O percussionista Naná Vasconcelos, de 71 anos, morreu na manhã desta quarta-feira (9), no Recife. Ele tinha câncer de pulmão e estava internado há dez dias. De acordo com a assessoria do Hospital Unimed III, o músico teve uma parada respiratória e passou por um procedimento, mas não resistiu e faleceu às 7h39.

Eleito oito vezes, por revistas especializadas em música nos Estados Unidos, como o melhor percussionista do mundo e vencedor de 8 Grammys, Naná teve discos gravados com Milton Nascimento, Caetano Veloso, Marisa Monte e Mundo Livre S/A, parcerias com B.B King, Egberto Gismonti, Pat Metheny, o violinista francês Jean-Luc Ponty, Geraldo Azevedo, Geraldo Vandré e participações no memorável Festival da Canção. Com o grupo Jazz Codona lançou três discos.
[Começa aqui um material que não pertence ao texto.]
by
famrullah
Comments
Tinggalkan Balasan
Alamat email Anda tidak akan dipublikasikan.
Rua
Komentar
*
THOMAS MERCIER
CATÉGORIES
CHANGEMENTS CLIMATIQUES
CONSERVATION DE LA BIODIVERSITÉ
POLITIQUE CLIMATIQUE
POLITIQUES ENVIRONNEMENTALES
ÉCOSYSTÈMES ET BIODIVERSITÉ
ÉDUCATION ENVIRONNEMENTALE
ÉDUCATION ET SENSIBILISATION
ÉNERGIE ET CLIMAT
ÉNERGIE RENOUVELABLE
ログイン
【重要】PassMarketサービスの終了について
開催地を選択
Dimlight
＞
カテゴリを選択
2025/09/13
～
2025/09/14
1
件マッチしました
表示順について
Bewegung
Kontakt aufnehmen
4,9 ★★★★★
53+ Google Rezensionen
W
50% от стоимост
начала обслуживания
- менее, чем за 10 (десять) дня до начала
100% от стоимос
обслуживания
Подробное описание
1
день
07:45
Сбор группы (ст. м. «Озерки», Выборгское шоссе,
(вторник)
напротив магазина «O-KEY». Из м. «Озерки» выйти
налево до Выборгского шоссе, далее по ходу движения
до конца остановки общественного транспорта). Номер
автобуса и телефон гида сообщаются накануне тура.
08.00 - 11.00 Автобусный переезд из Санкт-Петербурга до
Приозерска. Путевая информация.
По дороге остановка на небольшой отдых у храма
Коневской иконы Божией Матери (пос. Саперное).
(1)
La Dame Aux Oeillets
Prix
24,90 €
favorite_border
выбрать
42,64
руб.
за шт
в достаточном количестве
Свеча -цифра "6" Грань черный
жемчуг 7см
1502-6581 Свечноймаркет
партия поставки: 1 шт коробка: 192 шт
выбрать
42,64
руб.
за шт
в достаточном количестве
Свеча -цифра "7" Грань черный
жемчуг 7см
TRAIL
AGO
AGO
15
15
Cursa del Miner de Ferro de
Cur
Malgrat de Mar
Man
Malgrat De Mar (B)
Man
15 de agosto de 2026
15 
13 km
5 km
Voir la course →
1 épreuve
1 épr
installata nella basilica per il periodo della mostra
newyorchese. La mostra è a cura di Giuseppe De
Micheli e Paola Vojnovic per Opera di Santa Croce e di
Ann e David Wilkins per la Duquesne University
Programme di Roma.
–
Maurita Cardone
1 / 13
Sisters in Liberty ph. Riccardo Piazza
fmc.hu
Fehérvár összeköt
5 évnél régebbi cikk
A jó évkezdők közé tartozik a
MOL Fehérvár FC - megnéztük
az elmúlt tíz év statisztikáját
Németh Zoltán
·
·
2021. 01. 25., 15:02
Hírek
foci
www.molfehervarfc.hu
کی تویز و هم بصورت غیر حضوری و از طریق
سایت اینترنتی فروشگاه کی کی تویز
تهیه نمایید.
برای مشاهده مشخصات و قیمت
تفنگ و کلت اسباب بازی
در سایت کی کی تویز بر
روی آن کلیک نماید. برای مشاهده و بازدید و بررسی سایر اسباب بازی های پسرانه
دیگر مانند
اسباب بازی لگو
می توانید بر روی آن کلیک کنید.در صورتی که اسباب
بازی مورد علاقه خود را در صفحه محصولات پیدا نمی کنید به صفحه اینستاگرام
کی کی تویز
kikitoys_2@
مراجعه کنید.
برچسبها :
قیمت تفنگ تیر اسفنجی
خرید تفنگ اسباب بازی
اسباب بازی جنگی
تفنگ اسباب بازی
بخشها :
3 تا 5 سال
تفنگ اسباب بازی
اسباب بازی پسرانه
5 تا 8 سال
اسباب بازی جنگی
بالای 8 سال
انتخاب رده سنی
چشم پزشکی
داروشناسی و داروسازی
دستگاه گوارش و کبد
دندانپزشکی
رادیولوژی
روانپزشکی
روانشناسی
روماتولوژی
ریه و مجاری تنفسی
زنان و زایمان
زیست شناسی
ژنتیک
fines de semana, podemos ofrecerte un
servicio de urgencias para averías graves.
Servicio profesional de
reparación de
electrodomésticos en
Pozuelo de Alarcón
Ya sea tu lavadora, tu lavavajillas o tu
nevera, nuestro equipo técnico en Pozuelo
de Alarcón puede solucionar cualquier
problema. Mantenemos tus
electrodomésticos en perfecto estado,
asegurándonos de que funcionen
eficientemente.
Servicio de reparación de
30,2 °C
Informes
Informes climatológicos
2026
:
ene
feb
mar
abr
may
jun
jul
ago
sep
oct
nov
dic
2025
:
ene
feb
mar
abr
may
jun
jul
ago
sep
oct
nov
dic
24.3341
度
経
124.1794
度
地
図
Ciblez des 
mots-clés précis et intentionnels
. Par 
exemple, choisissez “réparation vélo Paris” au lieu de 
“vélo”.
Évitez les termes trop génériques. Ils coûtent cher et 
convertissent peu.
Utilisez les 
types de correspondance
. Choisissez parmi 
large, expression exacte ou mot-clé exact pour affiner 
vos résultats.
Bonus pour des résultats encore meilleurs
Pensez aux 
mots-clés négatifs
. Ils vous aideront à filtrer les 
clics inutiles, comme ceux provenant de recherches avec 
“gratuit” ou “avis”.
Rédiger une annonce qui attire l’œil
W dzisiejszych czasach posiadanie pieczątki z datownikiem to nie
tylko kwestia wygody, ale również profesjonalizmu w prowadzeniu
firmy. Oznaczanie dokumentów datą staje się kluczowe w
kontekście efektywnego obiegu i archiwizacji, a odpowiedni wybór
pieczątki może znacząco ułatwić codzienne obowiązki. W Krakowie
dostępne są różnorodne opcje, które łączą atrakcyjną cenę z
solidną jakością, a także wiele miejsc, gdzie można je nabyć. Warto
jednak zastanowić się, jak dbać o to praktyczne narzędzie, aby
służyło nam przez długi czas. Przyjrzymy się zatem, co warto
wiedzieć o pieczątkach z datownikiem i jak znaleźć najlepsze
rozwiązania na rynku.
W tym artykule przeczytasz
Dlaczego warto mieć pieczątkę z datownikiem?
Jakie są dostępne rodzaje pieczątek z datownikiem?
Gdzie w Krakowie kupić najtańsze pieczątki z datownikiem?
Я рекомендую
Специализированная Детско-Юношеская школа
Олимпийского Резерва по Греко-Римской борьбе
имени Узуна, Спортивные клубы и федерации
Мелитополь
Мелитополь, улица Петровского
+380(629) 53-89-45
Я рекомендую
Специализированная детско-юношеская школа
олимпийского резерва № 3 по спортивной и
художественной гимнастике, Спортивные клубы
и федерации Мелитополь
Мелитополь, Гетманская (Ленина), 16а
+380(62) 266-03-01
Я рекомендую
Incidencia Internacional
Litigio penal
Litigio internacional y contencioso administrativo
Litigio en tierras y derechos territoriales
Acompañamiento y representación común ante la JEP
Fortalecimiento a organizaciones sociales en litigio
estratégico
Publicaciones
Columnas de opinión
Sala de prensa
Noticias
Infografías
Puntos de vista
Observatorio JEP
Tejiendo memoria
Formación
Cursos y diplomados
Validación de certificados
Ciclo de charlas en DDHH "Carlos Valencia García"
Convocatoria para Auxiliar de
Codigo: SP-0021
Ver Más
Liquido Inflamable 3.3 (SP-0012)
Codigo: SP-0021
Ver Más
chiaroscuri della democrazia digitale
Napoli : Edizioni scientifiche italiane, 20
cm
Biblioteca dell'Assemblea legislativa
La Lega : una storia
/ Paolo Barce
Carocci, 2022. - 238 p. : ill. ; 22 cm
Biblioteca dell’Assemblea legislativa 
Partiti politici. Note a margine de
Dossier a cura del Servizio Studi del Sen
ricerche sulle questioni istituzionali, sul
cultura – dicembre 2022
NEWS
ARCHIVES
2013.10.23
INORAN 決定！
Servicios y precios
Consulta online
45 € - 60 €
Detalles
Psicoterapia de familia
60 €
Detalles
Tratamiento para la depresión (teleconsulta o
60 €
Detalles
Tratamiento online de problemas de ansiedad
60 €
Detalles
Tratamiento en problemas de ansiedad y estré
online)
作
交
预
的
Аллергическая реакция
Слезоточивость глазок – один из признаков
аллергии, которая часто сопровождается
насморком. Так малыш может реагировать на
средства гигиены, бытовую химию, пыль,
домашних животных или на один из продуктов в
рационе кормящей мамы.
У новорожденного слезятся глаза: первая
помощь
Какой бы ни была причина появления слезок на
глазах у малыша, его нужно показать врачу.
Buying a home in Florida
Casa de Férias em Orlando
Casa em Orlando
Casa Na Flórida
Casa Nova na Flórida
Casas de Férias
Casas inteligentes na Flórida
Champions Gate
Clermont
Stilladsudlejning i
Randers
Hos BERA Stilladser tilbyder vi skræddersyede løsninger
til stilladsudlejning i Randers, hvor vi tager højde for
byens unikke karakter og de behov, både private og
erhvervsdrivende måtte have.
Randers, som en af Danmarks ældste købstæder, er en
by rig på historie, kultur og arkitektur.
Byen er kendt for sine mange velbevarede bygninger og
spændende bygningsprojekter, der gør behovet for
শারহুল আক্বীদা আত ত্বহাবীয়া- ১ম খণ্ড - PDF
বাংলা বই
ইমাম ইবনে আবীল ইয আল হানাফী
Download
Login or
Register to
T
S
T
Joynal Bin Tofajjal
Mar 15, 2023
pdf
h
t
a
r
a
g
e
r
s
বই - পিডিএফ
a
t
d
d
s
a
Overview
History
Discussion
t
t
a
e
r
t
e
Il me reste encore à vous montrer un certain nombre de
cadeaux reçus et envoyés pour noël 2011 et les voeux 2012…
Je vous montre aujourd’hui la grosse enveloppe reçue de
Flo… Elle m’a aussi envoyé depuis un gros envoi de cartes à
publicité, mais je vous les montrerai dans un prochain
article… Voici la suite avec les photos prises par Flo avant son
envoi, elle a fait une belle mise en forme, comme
Sua representação vai além da artística. Seu senso humanitário sempre falou mais alto e além de incluir os cabocliquinhos, grupo de cultura popular esquecido de Recife, em seus shows, criou e diversos projetos sociais que atendia crianças da América Latina, Europa e África. Autodidata, ele sempre reconheceu a força das expressões populares e a intrínseca relação entre cultura e educação.

Autodidata, o percussionista Naná Vasconcelos recebe o título de doutor honoris causa, na UFRPE, e fala sobre sua relação com a música e aprendizado. Leia mais: http://diariode.pe/bumr

A cultura brasileira perdeu hoje um gênio da raça, que por onde andou representou o país, sua identidade, sua cor e sua cultura.

“Devemos registrar que em seu campo musical Naná é um dos maiores do mundo”, registrou hoje o ministro Juca Ferreira em nota oficial. “Naná Vasconcelos nos ensinou a ouvir o Brasil. Nos trouxe de volta um país profundo, refugiado em nossas memórias de infância. Toda a sua obra como artista está impregnada de referências que são parte essencial do nosso modo de ser e de sentir.”, completa.